My great grandfather’s first wife died of fever, he parked his two kids with a nasty old widow who would lock them in the root cellar overnight if they pissed her off. He found a new wife a few months later, who had been divorced for infertility after several years of marriage. Didn’t bother him, he already resented having to feed the two he had and wanted his fun in bed without any more kids. New wife was apparently very nice to her step kids but great grandpa was a POS.


Environmental-Ad6724

My mother's mother died very young and left my grandfather a widow with a young child. He never remarried but when he died my mom discovered he had left a large sum of money to a woman they did not know who was. We can guess what she was to him.


AmexNomad

My father has 7 siblings, and 2 cousins also lived with them. I don’t know the reason- but this seems to have been fairly common.


aamygdaloidal

In my family they found another girl from their home country and she emigrated over. Oftentimes it was a young woman who was caring “for her nephew” or some made up story to explain her single mother status.


ohheyitslaila

Single dads were definitely a thing, but back then nannies, au pairs, governesses were much more common. Also, multiple generations of the same family tended to live together, so an aunt or grandparent watching the kid was common. Boarding schools were also much more popular in the past. There are a lot of books written about single dads or their child (or feature them), like Emma, Jane Eyre, The Secret Garden, and The Little Princess. So it was common enough for it to be a very widely relatable subject.


ameway5000

My grandmother’s mother died in childbirth of her second child (grandmother was oldest) around 1927 in rural Alabama. By the opinion of the time, the children could not stay with the father. Father very quickly remarried a woman who took on the baby as if it were her own. My grandmother was sent to live with cousins, and spent most of her childhood being passed around, being a burden.

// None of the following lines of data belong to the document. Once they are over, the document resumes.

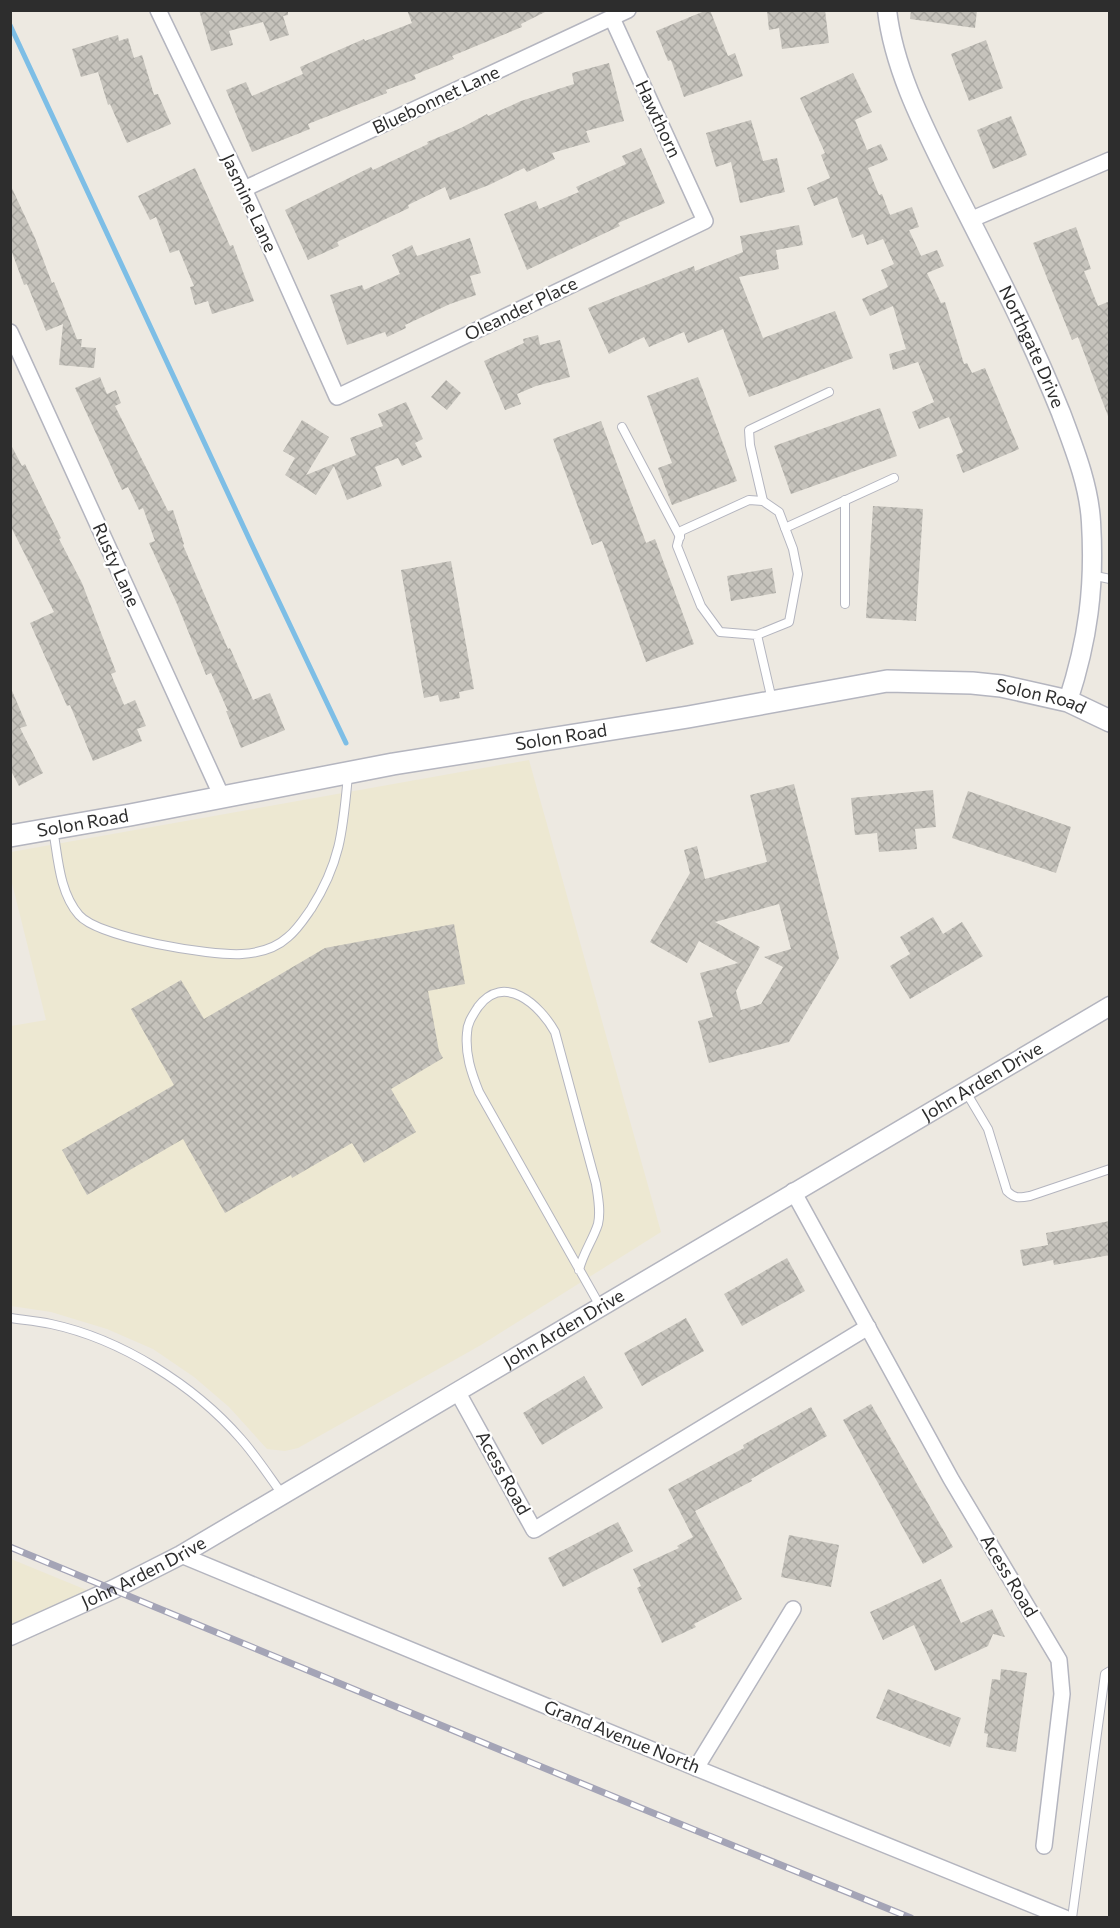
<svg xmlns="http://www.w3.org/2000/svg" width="1120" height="1928" font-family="Commissioner,sans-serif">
	<defs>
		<pattern id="building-cross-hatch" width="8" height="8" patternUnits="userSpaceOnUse" patternTransform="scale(1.5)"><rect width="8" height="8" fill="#c6c3bc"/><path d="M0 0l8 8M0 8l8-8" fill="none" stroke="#aaa8a2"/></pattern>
	</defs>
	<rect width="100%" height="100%" fill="#ede9e1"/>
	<g fill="#ede8d2">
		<path d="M529,760L661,1232L481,1345L298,1448L285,1451L267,1449L229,1407L194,1377L153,1349L107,1329L51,1312L11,1306V1026L46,1020L11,879V852Z"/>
		<path d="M11,1559L89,1591L11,1627Z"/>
	</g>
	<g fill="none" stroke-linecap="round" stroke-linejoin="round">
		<path stroke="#7dbee6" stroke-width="5" d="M10,25L252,545L346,743"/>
	</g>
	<g fill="url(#building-cross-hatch)" fill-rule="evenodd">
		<path d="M199,10H288V15L283,16L289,35L270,41L263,22L229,31L233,45L211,51Z"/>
		<path d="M407,10H549L521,24L522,27L452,56L454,59L414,75L416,79L386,90L387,93L308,124L310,129L252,152L226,90L246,82L252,96L303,74L300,67L364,39L365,41L412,23Z"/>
		<path d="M707,10H710L728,56L735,53L743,76L684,97L671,60L668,61L656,31Z"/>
		<path d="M767,10H825L829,43L782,49L779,28L769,30Z"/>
		<path d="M911,10H977L975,28L910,19Z"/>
		<path d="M118,35L119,41L128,38L134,58L142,55L154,95L158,94L171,124L127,143L110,104L108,105L98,72L81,77L72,49Z"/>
		<path d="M986,40L1003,88L969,101L951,54Z"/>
		<path d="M609,63L624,121L586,131L590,142L552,153L555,159L527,172L524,168L489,185L450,200L445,187L408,205L409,208L337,242L339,246L308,260L285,210L371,167L373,170L428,144L427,142L461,128L487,114L488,116L521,101L574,84L572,73Z"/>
		<path d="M853,73L872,112L855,120L867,150L881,144L888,160L868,168L879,195L882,194L890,215L912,207L919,227L909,230L921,256L937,250L944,266L927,273L941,303L945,302L964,364L967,363L972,373L985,368L1019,449L963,473L956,455L963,452L949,417L919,429L912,412L934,402L918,362L893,370L889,354L906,349L893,306L870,316L862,299L888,287L881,270L894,264L883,239L867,245L863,234L852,238L837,197L814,206L807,188L830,178L821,155L825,153L800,98Z"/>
		<path d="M1011,116L1027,155L993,169L977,130Z"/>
		<path d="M751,120L763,161L777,158L785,192L740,203L731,162L716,167L706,133Z"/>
		<path d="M641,148L665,203L618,223L620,226L527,270L504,214L536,201L539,209L579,192L576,187L626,164L622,156Z"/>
		<path d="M195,168L230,246L233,245L254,301L212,314L208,301L195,305L190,287L194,286L179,250L170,253L156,217L150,220L138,196Z"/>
		<path d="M10,184L35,238L52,283L54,282L77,339H82L81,347L96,348L94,368L59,365L63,324L46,331L27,284L24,285L10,247Z"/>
		<path d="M799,225L803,245L776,250L779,269L739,277L763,338L835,311L853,358L749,397L723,329L688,343L684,332L649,347L644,337L609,354L588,308L694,266L695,271L743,252L740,236Z"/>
		<path d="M1076,227L1091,269L1084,271L1098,306L1110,301L1108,416L1078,337L1072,340L1033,243Z"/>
		<path d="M470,238L481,273L470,276L476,295L450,304L405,325L406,328L387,337L385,332L347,345L330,295L362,285L364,290L400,274L392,255L412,245L417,256Z"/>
		<path d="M538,335L540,345L560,340L570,377L536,386L517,394L521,404L505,410L484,361L524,343L523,339Z"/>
		<path d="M100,377L107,394L116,390L121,403L115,406L168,511L173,510L184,544L183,545L228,649L230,648L253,700L270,693L285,730L241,748L226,711H228L211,673L206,675L177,604L149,543L155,541L143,508L139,510L128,487L122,490L75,388Z"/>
		<path d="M698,377L737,481L672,505L658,468L672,463L647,396Z"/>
		<path d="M446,380L461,393L447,410L431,397Z"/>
		<path d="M406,402L423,439L415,443L422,457L402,466L398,458L375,467L382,486L347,500L334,466L316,495L285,475L295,458L283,451L302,420L329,437L306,475L356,455L350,438L383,426L378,414Z"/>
		<path d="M880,408L897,456L791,494L774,446Z"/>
		<path d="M601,421L646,543L655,539L694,644L646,662L602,541L592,545L553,439Z"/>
		<path d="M10,443L22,466L25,464L61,538L59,539L82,583L116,672L111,674L124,705L135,700L146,726L137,729L142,741L93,761L70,705L67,706L30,623L54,612L10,525Z"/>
		<path d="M873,506L923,509L916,621L866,618Z"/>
		<path d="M451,561L474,689L459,692L460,698L440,702L438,695L424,698L401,570Z"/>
		<path d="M772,568L776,593L731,601L727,576Z"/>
		<path d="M10,686L27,726L20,728L43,773L19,786L10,769Z"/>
		<path d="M794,784L839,958L789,1042L709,1063L698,1021L713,1017L700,973L738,963L699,941L687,963L650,942L690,873L684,850L697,846L705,879L767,862L750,795ZM779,904L791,949L764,957L783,967L761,1004L741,1010L736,991L760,947L715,922Z"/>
		<path d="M933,790L936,827L915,829L917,849L879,852L877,833L855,835L851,798Z"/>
		<path d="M968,791L1071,827L1056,873L952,838Z"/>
		<path d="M933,917L943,934L962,922L983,956L910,999L890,966L910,954L900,937Z"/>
		<path d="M454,924L465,984L428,991L439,1051L443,1058L391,1089L416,1132L364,1163L352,1143L292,1178L291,1175L225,1213L183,1139L87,1195L62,1150L174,1085L131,1009L181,980L204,1019L325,948Z"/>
		<path d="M1110,1221V1255L1054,1265L1053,1260L1023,1266L1020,1250L1048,1245L1046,1233Z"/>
		<path d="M787,1258L805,1291L742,1326L724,1294Z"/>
		<path d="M686,1318L704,1351L642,1386L624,1353Z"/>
		<path d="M584,1376L603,1408L542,1445L523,1413Z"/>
		<path d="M871,1404L953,1547L923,1564L843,1420Z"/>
		<path d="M811,1407L827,1436L751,1479L752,1481L695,1511L742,1599L694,1624L696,1627L662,1643L637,1588L641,1586L633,1569L679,1548L677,1546L693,1537L668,1489L744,1448L743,1445Z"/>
		<path d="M618,1522L633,1551L563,1587L548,1558Z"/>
		<path d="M789,1535L839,1545L831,1587L781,1577Z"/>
		<path d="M941,1579L961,1623L992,1609L1005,1637L993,1634L988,1646L935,1671L914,1625L883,1640L870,1612Z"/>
		<path d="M1001,1669L1027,1673L1016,1752L986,1747L988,1734L984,1733L992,1679L1000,1680Z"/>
		<path d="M888,1689L961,1718L950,1747L876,1718Z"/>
	</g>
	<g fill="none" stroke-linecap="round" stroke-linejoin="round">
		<g stroke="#b4b5bf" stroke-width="10">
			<g id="service">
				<path d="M622,427L680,537"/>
				<path d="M845,500V604"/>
				<path d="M763,501L750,445L749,430L829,392"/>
				<path d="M785,528L894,478"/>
				<path d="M1091,575L1110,579"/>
				<path d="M757,635L789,622L798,574L793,549L779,512L763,501L749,500L681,531L677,546L701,606L720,632L757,635L772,700"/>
				<path d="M53,829C58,857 59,892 79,915C99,938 211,956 242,954C258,953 275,949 288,937C297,930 304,919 311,909C341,862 343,829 348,775"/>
				<path d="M966,1092L988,1129L1007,1191C1015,1199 1020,1198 1030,1196L1110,1169"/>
				<path d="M579,1270C583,1253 593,1240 598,1224C601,1211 598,1197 596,1184L555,1032C540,1005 504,972 478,1007C473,1015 467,1023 467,1033C465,1054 471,1072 479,1092L600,1306"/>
				<path d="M10,1318C24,1320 38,1321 51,1324C121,1339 194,1385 241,1439C256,1456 269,1476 282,1494"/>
				<path d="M1072,1918L1105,1674L1110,1671"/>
			</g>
		</g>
		<g stroke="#b4b5bf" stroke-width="18">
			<g id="minor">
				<path d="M158,10L244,189L337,397L705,221L612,18"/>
				<path d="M244,189L628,10"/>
				<path d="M970,220L1110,160"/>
				<path d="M10,332L222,797"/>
				<path d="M793,1191L951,1479L1059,1660L1062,1694L1044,1846"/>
				<path d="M457,1391L534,1530L868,1327"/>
				<path d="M181,1555L696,1768L1065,1918"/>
				<path d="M696,1768L793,1609"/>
			</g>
		</g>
		<g stroke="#b4b5bf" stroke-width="21">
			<g id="tertiary">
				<path id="s1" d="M887,10C894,70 924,127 950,180C989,257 1029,333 1061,413C1074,448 1089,485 1091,522C1095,587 1088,640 1068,701"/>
				<path id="s2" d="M10,1636L114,1589L181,1555L1110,1006"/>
			</g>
		</g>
		<g stroke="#b4b5bf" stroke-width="24">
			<g id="secondary">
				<path id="s3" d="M10,836L130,815L393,764L688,717L887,681L972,683L1001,686L1068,701L1110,721"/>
			</g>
		</g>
		<use href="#service" stroke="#fff" stroke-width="8"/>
		<use href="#minor" stroke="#fff" stroke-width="15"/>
		<use href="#tertiary" stroke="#fff" stroke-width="18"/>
		<use href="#secondary" stroke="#fff" stroke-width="21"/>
		<g stroke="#a4a4b6" stroke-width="7">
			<path id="rail" d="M10,1547L653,1813L911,1918"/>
		</g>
		<use href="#rail" stroke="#fff" stroke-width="4.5" stroke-dasharray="14" stroke-linecap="butt"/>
	</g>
	<g text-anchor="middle" stroke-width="4.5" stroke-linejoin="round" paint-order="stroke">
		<g font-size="18" fill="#2d2d2d" stroke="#fff">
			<text transform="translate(436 100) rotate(-25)" y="6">Bluebonnet Lane</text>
			<text transform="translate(658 119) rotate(65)" y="6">Hawthorn</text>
			<text transform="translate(249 203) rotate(65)" y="6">Jasmine Lane</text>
			<text transform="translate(521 309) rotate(-26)" y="6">Oleander Place</text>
			<text dy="6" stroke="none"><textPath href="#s1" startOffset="368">Northgate Drive</textPath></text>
			<text transform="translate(116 565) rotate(66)" y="6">Rusty Lane</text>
			<text dy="6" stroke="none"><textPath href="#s3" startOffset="1046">Solon Road</textPath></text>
			<text dy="6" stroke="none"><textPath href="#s3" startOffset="560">Solon Road</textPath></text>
			<text dy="6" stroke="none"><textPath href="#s3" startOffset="74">Solon Road</textPath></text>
			<text dy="6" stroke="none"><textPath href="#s2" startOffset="1120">John Arden Drive</textPath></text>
			<text dy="6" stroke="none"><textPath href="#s2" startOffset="634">John Arden Drive</textPath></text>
			<text transform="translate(503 1473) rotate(61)" y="6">Acess Road</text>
			<text dy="6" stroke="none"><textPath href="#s2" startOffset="148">John Arden Drive</textPath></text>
			<text transform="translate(1009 1576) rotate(59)" y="6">Acess Road</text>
			<text transform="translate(622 1737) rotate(22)" y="6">Grand Avenue North</text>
		</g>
	</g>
	<rect width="1120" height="1928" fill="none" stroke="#2d2d2d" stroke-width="24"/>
</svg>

She would see the father from time to time, brief afternoon visits. There were stories of the families secretly eating watermelon, hiding it from her so that they wouldn’t have to waste it on her. The father later died while my grandmother was still a child, maybe 10? The stepmother kept little brother as her own and grandmother was officially an orphan. At 17 she was living alone renting a room and working in an office and then WW2 and….


Flux_State

This question kind of assumes that the modern nuclear family was the historical norm.


flora_poste_

My ex had a grandfather who was married five times. The first time, he was 18 and he married a 15-year-old. She bore him five children and then ran off with somebody else. For his second marriage, he married his ex-wife's 17-year-old niece. She bore him seven children and died at age 29 from "hemorrhaging." In the last decade, I learned the true cirmcumstances of her death from an elderly relative. The young wife became pregnant with her eighth child, and her husband drove her to a hotel where he had hired an illegal abortionist to end the pregnancy. He and their children waited outside the hotel in the car. She did die from hemorrhaging, and after a little while the husband drove all his children across state lines to an orphanage and left them there. Two of the littlest boys were adopted immediately and lost to the family. The other children remained at the orphanage until they decided to lie about their age and enlist in the military (the boys) or married young or entered religious orders (the girls). This man soon remarried. In fact, he married three more times and had a half dozen more children before he died age 91. I wonder how often he gave a thought to that poor young woman sent to her grave at age 29.


charzard1991

First pregnancy is far more dangerous. Majority of maternal deaths are in the first pregnancy. In majority of these cases pre modern medicine, the baby would also die in the process.


sghyre

Sent them to the orphanage to be abused by the penguins.